(RECORDS FOR PROCESSING begins)
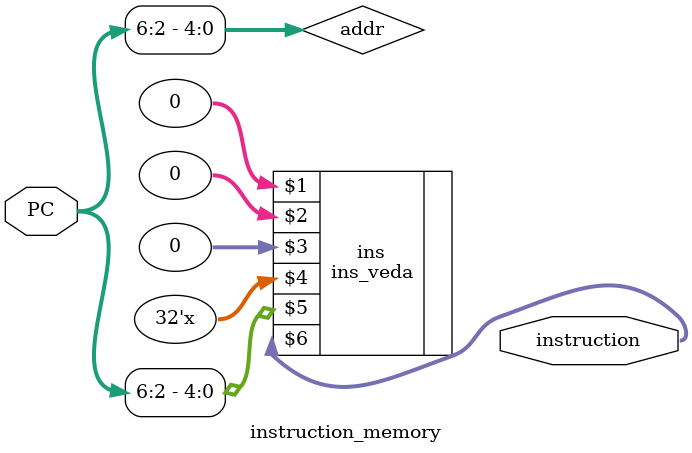
<source format=v>

`include "initial_instructions.v"

module instruction_memory(PC,instruction);
input [6:0] PC;
wire [4:0]addr;

// input rst;



output [31:0] instruction;
// input write_en;
// input mode;
assign addr=PC>>2;
// input [31:0] data_in;
ins_veda ins(0,0,0,32'bx,addr,instruction);
endmodule

// module tb();

// reg [6:0] PC;
// // reg write_en;
// // reg mode;
// // reg [31:0] data_in;
// // reg rst;
// wire [31:0] instruction;

// instruction_memory ins(PC,1'b0,1'b0,1'b0,32'bx,instruction);

// // initial begin
// //     $dumpfile("a.vcd");
// //     $dumpvars(0,tb);
// // end

// initial begin
//     // rst=1'b1;
//     #2
//     // rst=1'b0;
//     // mode=1'b0;
//     // write_en=1'b0;
//     PC=7'd0;
//     #10
//     PC=PC+4;
//     #10
//     PC=PC+4;
//     #10
//     PC=PC+4;
//     #10
//     PC=PC+4; 
// end

// initial #400 $finish;
// endmodule
</source>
(RECORDS FOR PROCESSING ends)
**TO-DO ITEM:**
The line containing "input [6:0] PC;" and every line after it, through the end of the records above: output exactly those, and nothing else.

**TASK ANSWER:**
input [6:0] PC;
wire [4:0]addr;

// input rst;



output [31:0] instruction;
// input write_en;
// input mode;
assign addr=PC>>2;
// input [31:0] data_in;
ins_veda ins(0,0,0,32'bx,addr,instruction);
endmodule

// module tb();

// reg [6:0] PC;
// // reg write_en;
// // reg mode;
// // reg [31:0] data_in;
// // reg rst;
// wire [31:0] instruction;

// instruction_memory ins(PC,1'b0,1'b0,1'b0,32'bx,instruction);

// // initial begin
// //     $dumpfile("a.vcd");
// //     $dumpvars(0,tb);
// // end

// initial begin
//     // rst=1'b1;
//     #2
//     // rst=1'b0;
//     // mode=1'b0;
//     // write_en=1'b0;
//     PC=7'd0;
//     #10
//     PC=PC+4;
//     #10
//     PC=PC+4;
//     #10
//     PC=PC+4;
//     #10
//     PC=PC+4; 
// end

// initial #400 $finish;
// endmodule
</source>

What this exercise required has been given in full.